* _Assigned task_:
Your answer should be an exact copy of every record.

BEGIN Records for the exercise

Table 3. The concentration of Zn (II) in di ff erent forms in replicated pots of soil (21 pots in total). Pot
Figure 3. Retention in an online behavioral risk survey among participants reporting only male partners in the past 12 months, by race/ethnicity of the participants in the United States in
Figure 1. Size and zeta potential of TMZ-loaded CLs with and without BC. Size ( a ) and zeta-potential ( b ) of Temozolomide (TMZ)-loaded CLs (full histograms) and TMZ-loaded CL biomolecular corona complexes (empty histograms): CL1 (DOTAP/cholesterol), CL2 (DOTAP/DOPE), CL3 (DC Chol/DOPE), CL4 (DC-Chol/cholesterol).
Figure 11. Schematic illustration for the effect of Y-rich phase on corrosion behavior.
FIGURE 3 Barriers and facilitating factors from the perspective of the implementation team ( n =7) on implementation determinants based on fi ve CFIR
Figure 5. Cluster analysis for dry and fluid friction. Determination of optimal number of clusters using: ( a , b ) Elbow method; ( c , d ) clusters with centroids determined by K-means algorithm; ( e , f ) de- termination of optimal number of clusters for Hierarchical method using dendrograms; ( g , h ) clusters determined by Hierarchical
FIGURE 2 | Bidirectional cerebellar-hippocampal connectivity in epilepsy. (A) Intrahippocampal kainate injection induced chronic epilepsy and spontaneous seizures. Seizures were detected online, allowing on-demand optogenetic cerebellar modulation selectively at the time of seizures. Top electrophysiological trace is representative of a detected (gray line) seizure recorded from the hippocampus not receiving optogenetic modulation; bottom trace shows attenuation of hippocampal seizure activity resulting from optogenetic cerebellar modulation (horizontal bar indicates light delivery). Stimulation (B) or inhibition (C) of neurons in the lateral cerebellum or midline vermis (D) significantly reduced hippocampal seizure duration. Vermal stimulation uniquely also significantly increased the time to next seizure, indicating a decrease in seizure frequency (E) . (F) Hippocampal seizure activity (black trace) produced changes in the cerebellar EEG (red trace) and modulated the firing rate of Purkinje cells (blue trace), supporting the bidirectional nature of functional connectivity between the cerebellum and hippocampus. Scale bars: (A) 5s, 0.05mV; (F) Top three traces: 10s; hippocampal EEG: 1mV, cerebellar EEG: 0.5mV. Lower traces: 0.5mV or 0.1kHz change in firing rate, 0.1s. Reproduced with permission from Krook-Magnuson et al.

END Records for the exercise

* _Problem solution_:
Table 3. The concentration of Zn (II) in di ff erent forms in replicated pots of soil (21 pots in total). Pot
Figure 3. Retention in an online behavioral risk survey among participants reporting only male partners in the past 12 months, by race/ethnicity of the participants in the United States in
Figure 1. Size and zeta potential of TMZ-loaded CLs with and without BC. Size ( a ) and zeta-potential ( b ) of Temozolomide (TMZ)-loaded CLs (full histograms) and TMZ-loaded CL biomolecular corona complexes (empty histograms): CL1 (DOTAP/cholesterol), CL2 (DOTAP/DOPE), CL3 (DC Chol/DOPE), CL4 (DC-Chol/cholesterol).
Figure 11. Schematic illustration for the effect of Y-rich phase on corrosion behavior.
FIGURE 3 Barriers and facilitating factors from the perspective of the implementation team ( n =7) on implementation determinants based on fi ve CFIR
Figure 5. Cluster analysis for dry and fluid friction. Determination of optimal number of clusters using: ( a , b ) Elbow method; ( c , d ) clusters with centroids determined by K-means algorithm; ( e , f ) de- termination of optimal number of clusters for Hierarchical method using dendrograms; ( g , h ) clusters determined by Hierarchical
FIGURE 2 | Bidirectional cerebellar-hippocampal connectivity in epilepsy. (A) Intrahippocampal kainate injection induced chronic epilepsy and spontaneous seizures. Seizures were detected online, allowing on-demand optogenetic cerebellar modulation selectively at the time of seizures. Top electrophysiological trace is representative of a detected (gray line) seizure recorded from the hippocampus not receiving optogenetic modulation; bottom trace shows attenuation of hippocampal seizure activity resulting from optogenetic cerebellar modulation (horizontal bar indicates light delivery). Stimulation (B) or inhibition (C) of neurons in the lateral cerebellum or midline vermis (D) significantly reduced hippocampal seizure duration. Vermal stimulation uniquely also significantly increased the time to next seizure, indicating a decrease in seizure frequency (E) . (F) Hippocampal seizure activity (black trace) produced changes in the cerebellar EEG (red trace) and modulated the firing rate of Purkinje cells (blue trace), supporting the bidirectional nature of functional connectivity between the cerebellum and hippocampus. Scale bars: (A) 5s, 0.05mV; (F) Top three traces: 10s; hippocampal EEG: 1mV, cerebellar EEG: 0.5mV. Lower traces: 0.5mV or 0.1kHz change in firing rate, 0.1s. Reproduced with permission from Krook-Magnuson et al.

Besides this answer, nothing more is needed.